Com as tecnologias de controlo digital atrás focadas, relacionadas com a incorporação crescente da tecnologia no trabalho ou de identificação e produção de dados sobre a população em geral, produz-se um processo de vigilância em massa da população ou no interior das organizações do trabalho, designado por Zuboff (2015, 2019) como “capitalismo de vigilância”, com consequências sociais e políticas relativas ao modo como se alteram os pressupostos de cidadania, o que põe em causa as normas e os princípios democráticos, bem como as liberdades civis, o exercício da cidadania e o direito à privacidade em locais públicos (Lyon, 2007; Fróis, 2008; Zuboff, 2015).

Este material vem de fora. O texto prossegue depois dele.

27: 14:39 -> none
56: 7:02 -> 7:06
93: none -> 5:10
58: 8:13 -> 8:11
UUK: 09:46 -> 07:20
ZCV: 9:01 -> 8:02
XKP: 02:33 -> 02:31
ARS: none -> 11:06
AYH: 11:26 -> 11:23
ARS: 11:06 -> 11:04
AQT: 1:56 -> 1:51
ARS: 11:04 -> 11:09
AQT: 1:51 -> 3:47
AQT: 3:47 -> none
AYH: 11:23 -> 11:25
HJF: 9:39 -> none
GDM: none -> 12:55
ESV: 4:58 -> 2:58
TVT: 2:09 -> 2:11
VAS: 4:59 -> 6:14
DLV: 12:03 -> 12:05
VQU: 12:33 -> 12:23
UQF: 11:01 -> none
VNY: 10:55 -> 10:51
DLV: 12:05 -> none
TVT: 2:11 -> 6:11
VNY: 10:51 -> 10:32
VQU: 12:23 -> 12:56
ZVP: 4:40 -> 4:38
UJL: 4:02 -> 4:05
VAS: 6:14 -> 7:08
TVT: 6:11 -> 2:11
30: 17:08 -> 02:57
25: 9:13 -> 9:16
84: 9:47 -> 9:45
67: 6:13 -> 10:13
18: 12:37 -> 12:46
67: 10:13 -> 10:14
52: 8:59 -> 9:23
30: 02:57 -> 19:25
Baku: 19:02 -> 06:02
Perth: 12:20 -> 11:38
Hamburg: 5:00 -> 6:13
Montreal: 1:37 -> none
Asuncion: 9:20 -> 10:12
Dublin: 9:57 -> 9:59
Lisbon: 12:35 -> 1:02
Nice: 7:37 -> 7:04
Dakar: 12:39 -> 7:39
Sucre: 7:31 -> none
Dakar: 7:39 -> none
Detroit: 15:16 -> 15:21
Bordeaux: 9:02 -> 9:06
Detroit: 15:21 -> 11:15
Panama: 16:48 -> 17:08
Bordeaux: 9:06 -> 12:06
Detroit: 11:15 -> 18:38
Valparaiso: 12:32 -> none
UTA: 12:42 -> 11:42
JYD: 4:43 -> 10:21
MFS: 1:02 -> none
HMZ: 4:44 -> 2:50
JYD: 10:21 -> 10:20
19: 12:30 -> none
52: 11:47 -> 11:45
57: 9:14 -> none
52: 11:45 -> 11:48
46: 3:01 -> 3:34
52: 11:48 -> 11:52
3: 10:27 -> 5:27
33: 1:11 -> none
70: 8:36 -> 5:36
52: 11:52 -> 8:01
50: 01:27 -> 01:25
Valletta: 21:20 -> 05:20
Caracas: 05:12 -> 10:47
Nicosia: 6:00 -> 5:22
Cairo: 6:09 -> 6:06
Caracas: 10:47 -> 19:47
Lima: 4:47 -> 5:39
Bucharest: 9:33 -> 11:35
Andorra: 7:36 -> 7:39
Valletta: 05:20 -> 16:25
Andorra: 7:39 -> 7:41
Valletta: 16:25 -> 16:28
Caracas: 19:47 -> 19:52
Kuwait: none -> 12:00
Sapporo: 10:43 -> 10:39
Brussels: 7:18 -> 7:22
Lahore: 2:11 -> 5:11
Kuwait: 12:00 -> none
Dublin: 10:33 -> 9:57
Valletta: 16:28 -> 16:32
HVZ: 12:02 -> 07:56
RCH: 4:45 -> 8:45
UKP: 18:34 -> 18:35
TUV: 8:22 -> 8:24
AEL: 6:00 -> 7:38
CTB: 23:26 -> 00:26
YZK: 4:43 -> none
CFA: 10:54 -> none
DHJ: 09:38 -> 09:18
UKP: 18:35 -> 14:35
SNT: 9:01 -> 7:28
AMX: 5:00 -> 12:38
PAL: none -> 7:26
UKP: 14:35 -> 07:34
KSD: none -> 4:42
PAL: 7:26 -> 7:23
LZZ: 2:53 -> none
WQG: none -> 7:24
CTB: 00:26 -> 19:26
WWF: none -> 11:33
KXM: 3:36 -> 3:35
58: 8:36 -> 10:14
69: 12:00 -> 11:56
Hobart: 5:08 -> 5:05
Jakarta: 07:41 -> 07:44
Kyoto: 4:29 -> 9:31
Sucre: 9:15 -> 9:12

As alterações nos tempos de trabalho

Em profissões sujeitas a uma elevada pressão para o desempenho, verifica-se a tendência, variável em função dos contextos organizacionais e profissionais, para a intensificação da carga e dos ritmos de trabalho, associados à crescente subordinação das práticas profissionais à redução dos prazos de cumprimento das tarefas, resultante da exigência de maior produtividade e volume de trabalho realizado no menor tempo disponível, associados a respostas profissionais imediatas, sob a pressão da produção rápida. A intensificação da carga e dos ritmos de trabalho está na origem de alterações significativas relacionadas com diferentes dimensões dos tempos de trabalho que se expressam na extensão, irregularidade e flexibilidade dos horários, com consequências na sobreposição entre tempo de trabalho e tempo livre, que estabelece fronteiras mais diluídas entre a esfera do trabalho e as outras esferas da vida dos indivíduos. As alterações relacionadas com as várias dimensões dos tempos de trabalho constituem uma das principais transformações do trabalho nas sociedades contemporâneas, com um vasto alcance e significado que, no limite, marcaria, segundo Anttila et al. (2015), uma transição entre um regime de tempo de trabalho industrial para um regime de tempo de trabalho pós-industrial.

Uma consequência direta da intensificação da carga e do ritmo de trabalho, refletida na extensão do tempo de trabalho e, em geral, na pressão do tempo a que os profissionais estão sujeitos, começa por residir numa das dimensões do tempo de trabalho que se reporta ao elevado número de horas de trabalho diário. Um dos fatores que, em determinados contextos profissionais, contribui significativamente para o alargamento do tempo de trabalho é a acumulação do exercício profissional (atividade profissional complementar à atividade profissional principal), que em alguns casos atinge uma grande dimensão, como sucede no domínio da saúde em geral (Carapinheiro e Lopes, 1996; Tavares, 2007).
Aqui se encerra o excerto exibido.